Si c’était à refaire, je le referais. Il y a tellement de choses à dire, à écrire.

 
– Génération Court fête ses 11 ans cette année : qu’est-ce que cela t’inspire ?
Génération Court, si après 11 ans ça marche toujours, c’est une réussite, c’est une évidence. C’est un projet qui intéresse et qui a atteint son objectif. Ça doit continuer comme ça, maintenant c’est que du bonus et j’espère que ça continuera encore, que ça se renouvellera et que ça évoluera dans le bon sens, mais j’en suis sûr.

 
– Est-ce que tu travailles sur des projets en ce moment ?
J’ai été pris dans un long métrage qu’on a tourné au mois d’août, je ne peux pas en dire plus pour le moment. Il sortira l’an prochain, normalement.
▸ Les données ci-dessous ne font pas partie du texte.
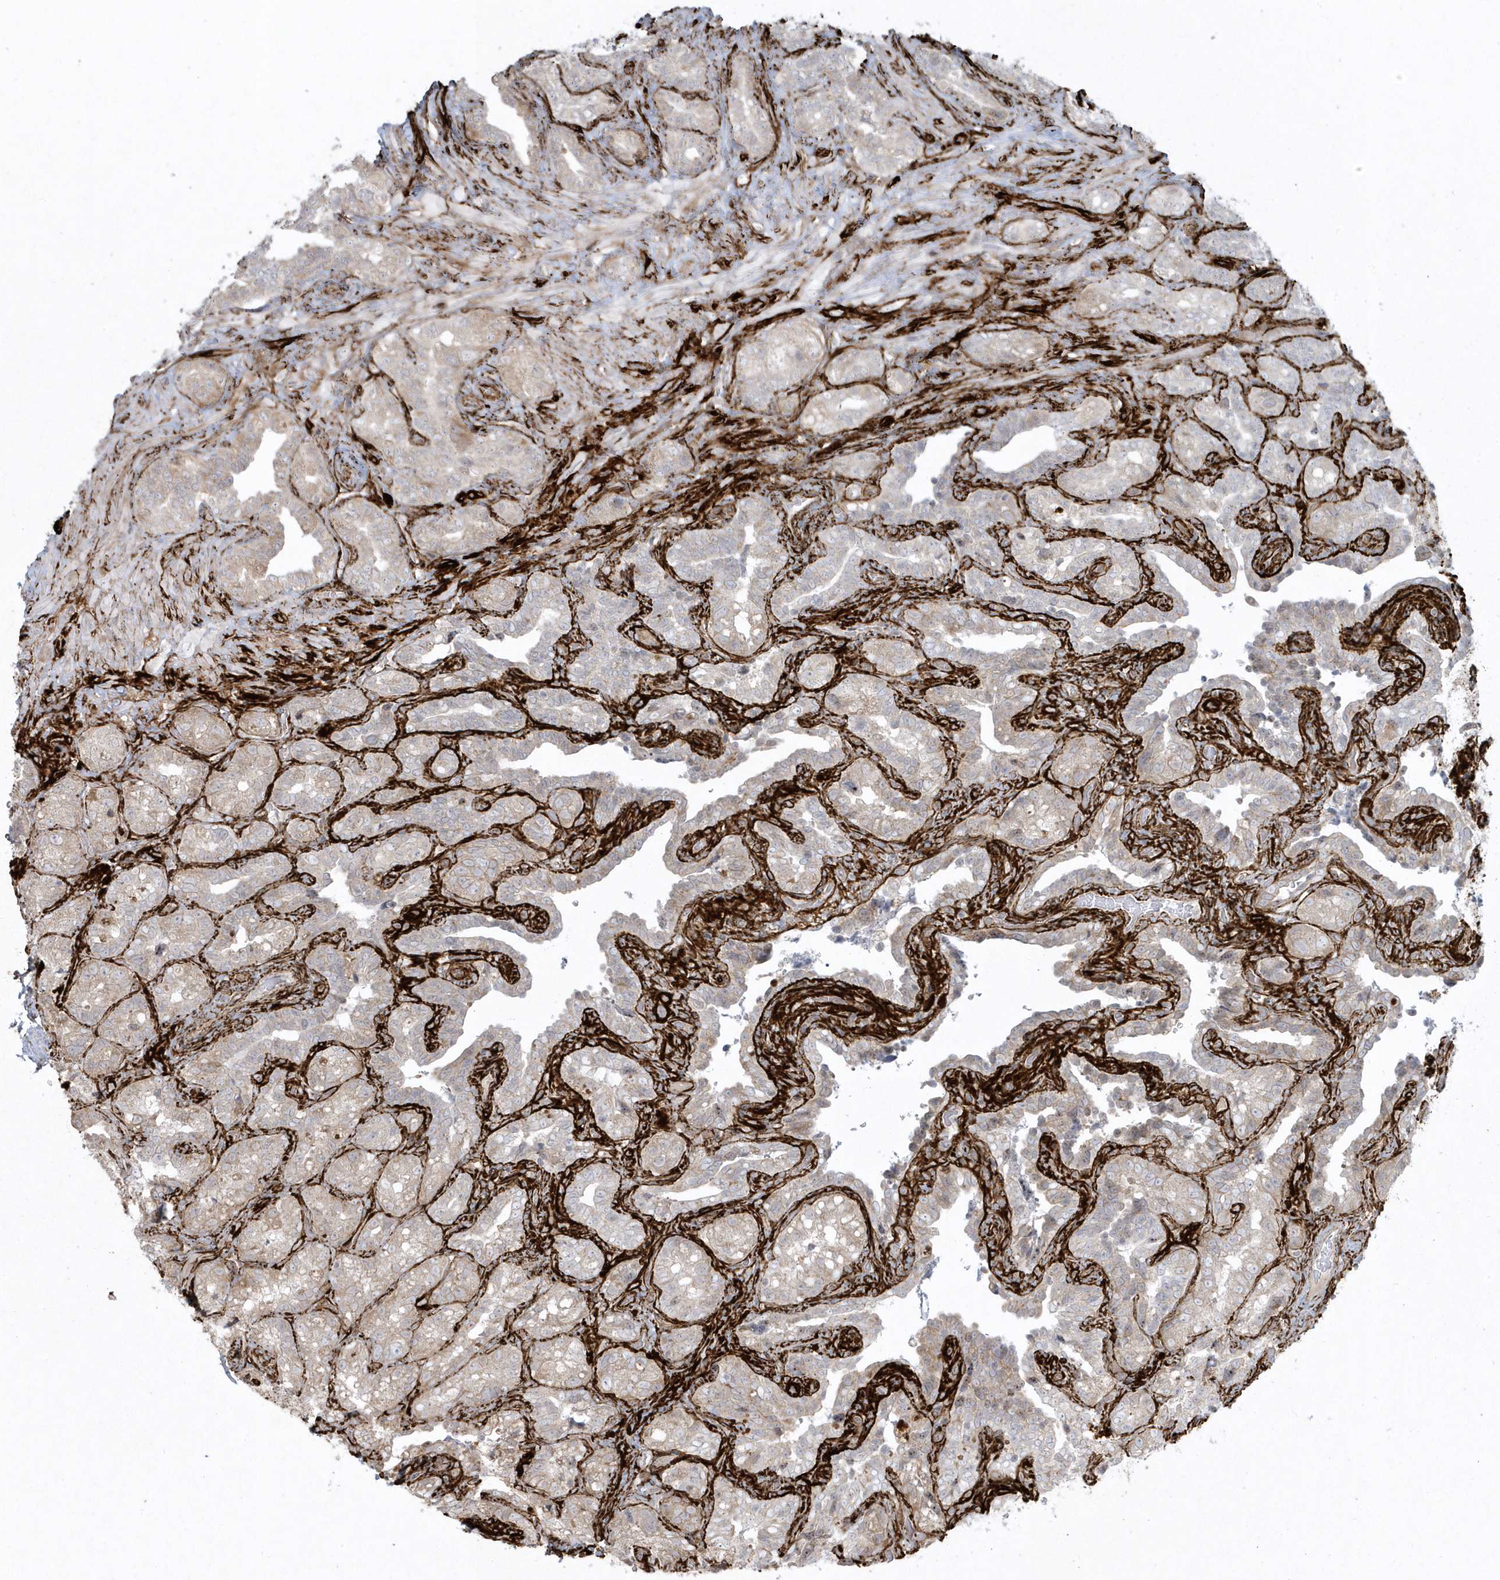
{"staining": {"intensity": "moderate", "quantity": "25%-75%", "location": "cytoplasmic/membranous"}, "tissue": "seminal vesicle", "cell_type": "Glandular cells", "image_type": "normal", "snomed": [{"axis": "morphology", "description": "Normal tissue, NOS"}, {"axis": "topography", "description": "Seminal veicle"}, {"axis": "topography", "description": "Peripheral nerve tissue"}], "caption": "Immunohistochemical staining of normal human seminal vesicle exhibits 25%-75% levels of moderate cytoplasmic/membranous protein positivity in approximately 25%-75% of glandular cells.", "gene": "MASP2", "patient": {"sex": "male", "age": 67}}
Par la suite je suis en contact avec la Turquie pour tourner des séries là-bas, normalement au cours de l’année.

 
– Pour finir, est-ce que tu as un conseil à donner aux futurs participants ?
Le conseil que je leur donnerais c’est qu’ils se concentrent sur ce qu’ils connaissent, qu’ils ne s’éparpillent pas avec ce qu’ils ne maîtrisent pas. Même si c’est un truc basique, qu’ils écrivent quelque chose qui leur parle émotionnellement, qui les concerne et surtout, qu’ils maîtrisent : c’est comme ça qu’ils vont s’amuser. Au début je me suis un peu éparpillé, puis la scénariste m’a beaucoup aidé pour me recentrer ; on essaie de faire des choses pour les autres au début, mais il faut surtout faire quelque chose qui nous tient à cœur et ça suivra tout seul.